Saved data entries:
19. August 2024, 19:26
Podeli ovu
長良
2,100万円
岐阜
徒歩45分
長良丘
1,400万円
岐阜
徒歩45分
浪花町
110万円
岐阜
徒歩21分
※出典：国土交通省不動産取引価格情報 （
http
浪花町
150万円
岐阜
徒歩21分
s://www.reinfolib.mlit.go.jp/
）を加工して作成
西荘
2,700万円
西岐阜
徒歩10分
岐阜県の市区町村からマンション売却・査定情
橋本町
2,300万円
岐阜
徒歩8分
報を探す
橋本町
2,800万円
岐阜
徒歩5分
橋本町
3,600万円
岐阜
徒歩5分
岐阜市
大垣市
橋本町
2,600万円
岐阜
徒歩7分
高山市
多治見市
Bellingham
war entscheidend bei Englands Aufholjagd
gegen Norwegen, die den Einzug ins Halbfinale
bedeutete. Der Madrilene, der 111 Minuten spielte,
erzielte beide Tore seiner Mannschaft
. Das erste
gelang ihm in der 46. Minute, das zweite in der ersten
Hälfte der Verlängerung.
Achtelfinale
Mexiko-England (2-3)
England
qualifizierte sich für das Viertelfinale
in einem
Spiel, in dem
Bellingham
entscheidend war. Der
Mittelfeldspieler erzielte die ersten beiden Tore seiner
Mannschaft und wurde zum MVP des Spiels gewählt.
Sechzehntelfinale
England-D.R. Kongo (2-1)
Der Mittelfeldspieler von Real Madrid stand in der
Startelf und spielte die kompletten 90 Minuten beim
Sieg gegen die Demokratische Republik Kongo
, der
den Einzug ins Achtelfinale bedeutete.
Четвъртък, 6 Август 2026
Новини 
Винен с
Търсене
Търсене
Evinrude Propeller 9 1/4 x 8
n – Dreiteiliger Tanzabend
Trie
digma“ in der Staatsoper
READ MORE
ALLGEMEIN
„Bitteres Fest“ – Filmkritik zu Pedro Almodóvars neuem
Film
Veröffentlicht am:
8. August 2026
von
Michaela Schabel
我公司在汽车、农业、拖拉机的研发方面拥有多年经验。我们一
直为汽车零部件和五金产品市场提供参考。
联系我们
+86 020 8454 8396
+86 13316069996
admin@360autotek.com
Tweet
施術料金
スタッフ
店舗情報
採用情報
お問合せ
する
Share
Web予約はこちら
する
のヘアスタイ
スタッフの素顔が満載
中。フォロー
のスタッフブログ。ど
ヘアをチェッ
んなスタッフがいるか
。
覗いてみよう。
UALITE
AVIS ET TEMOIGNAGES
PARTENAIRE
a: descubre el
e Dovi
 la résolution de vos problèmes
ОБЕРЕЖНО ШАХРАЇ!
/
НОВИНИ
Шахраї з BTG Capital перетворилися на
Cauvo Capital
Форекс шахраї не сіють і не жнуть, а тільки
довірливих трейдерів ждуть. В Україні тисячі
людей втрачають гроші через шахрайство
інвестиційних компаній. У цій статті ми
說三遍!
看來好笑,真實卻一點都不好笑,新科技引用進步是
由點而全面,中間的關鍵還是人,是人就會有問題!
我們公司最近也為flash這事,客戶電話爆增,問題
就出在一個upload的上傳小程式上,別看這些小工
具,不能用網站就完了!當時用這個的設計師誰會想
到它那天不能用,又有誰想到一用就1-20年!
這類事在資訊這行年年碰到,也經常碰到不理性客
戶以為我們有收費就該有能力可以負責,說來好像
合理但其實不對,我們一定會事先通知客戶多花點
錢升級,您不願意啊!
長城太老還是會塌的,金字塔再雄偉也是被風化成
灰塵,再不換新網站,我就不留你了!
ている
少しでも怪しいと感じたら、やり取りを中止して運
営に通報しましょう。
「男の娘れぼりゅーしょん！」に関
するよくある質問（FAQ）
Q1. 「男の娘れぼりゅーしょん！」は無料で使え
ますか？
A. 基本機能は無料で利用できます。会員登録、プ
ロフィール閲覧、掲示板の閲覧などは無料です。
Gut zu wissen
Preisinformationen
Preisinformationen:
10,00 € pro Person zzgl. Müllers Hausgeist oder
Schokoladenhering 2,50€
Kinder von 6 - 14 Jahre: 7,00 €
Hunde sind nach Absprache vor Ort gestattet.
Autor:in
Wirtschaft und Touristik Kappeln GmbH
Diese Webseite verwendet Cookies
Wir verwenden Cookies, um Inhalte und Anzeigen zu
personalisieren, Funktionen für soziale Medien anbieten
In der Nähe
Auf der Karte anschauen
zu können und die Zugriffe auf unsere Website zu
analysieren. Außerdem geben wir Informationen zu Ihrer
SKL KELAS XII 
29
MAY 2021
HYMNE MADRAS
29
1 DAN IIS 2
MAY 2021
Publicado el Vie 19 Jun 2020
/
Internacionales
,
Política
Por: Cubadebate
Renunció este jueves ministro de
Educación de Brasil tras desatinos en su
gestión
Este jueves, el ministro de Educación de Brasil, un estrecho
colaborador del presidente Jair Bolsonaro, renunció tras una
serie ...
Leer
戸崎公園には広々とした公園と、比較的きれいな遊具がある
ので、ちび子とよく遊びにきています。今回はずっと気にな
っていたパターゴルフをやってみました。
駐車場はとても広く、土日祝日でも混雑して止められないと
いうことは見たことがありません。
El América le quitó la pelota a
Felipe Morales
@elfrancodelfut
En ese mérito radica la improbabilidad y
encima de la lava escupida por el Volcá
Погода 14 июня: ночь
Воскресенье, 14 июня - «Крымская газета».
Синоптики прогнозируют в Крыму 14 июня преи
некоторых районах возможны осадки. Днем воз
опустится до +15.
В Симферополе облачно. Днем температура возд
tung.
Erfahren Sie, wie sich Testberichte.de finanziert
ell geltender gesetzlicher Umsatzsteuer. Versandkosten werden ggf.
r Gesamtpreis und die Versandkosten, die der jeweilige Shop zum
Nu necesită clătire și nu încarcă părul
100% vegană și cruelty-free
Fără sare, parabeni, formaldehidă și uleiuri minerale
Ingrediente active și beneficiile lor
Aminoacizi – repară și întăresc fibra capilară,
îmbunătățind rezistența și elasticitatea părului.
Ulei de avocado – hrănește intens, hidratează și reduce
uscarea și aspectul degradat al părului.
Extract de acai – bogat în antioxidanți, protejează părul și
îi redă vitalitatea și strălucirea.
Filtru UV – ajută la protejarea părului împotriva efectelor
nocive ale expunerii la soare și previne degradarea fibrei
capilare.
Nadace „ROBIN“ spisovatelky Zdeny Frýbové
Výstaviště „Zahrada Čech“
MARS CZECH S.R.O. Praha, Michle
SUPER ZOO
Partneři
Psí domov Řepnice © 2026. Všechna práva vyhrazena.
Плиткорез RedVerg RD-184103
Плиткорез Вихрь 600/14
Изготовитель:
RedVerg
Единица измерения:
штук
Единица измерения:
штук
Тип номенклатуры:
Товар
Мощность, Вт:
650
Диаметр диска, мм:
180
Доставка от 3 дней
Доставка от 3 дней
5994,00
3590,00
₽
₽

▶ [What is expected] Reproduce, word for word and in full, only the lines above that start at the line with "A. 基本機能は無料で利用できます。会員登録、プ" and run through the line with "Nu necesită clătire și nu încarcă părul", both ends included.

▶ [Result of this exercise]
A. 基本機能は無料で利用できます。会員登録、プ
ロフィール閲覧、掲示板の閲覧などは無料です。
Gut zu wissen
Preisinformationen
Preisinformationen:
10,00 € pro Person zzgl. Müllers Hausgeist oder
Schokoladenhering 2,50€
Kinder von 6 - 14 Jahre: 7,00 €
Hunde sind nach Absprache vor Ort gestattet.
Autor:in
Wirtschaft und Touristik Kappeln GmbH
Diese Webseite verwendet Cookies
Wir verwenden Cookies, um Inhalte und Anzeigen zu
personalisieren, Funktionen für soziale Medien anbieten
In der Nähe
Auf der Karte anschauen
zu können und die Zugriffe auf unsere Website zu
analysieren. Außerdem geben wir Informationen zu Ihrer
SKL KELAS XII 
29
MAY 2021
HYMNE MADRAS
29
1 DAN IIS 2
MAY 2021
Publicado el Vie 19 Jun 2020
/
Internacionales
,
Política
Por: Cubadebate
Renunció este jueves ministro de
Educación de Brasil tras desatinos en su
gestión
Este jueves, el ministro de Educación de Brasil, un estrecho
colaborador del presidente Jair Bolsonaro, renunció tras una
serie ...
Leer
戸崎公園には広々とした公園と、比較的きれいな遊具がある
ので、ちび子とよく遊びにきています。今回はずっと気にな
っていたパターゴルフをやってみました。
駐車場はとても広く、土日祝日でも混雑して止められないと
いうことは見たことがありません。
El América le quitó la pelota a
Felipe Morales
@elfrancodelfut
En ese mérito radica la improbabilidad y
encima de la lava escupida por el Volcá
Погода 14 июня: ночь
Воскресенье, 14 июня - «Крымская газета».
Синоптики прогнозируют в Крыму 14 июня преи
некоторых районах возможны осадки. Днем воз
опустится до +15.
В Симферополе облачно. Днем температура возд
tung.
Erfahren Sie, wie sich Testberichte.de finanziert
ell geltender gesetzlicher Umsatzsteuer. Versandkosten werden ggf.
r Gesamtpreis und die Versandkosten, die der jeweilige Shop zum
Nu necesită clătire și nu încarcă părul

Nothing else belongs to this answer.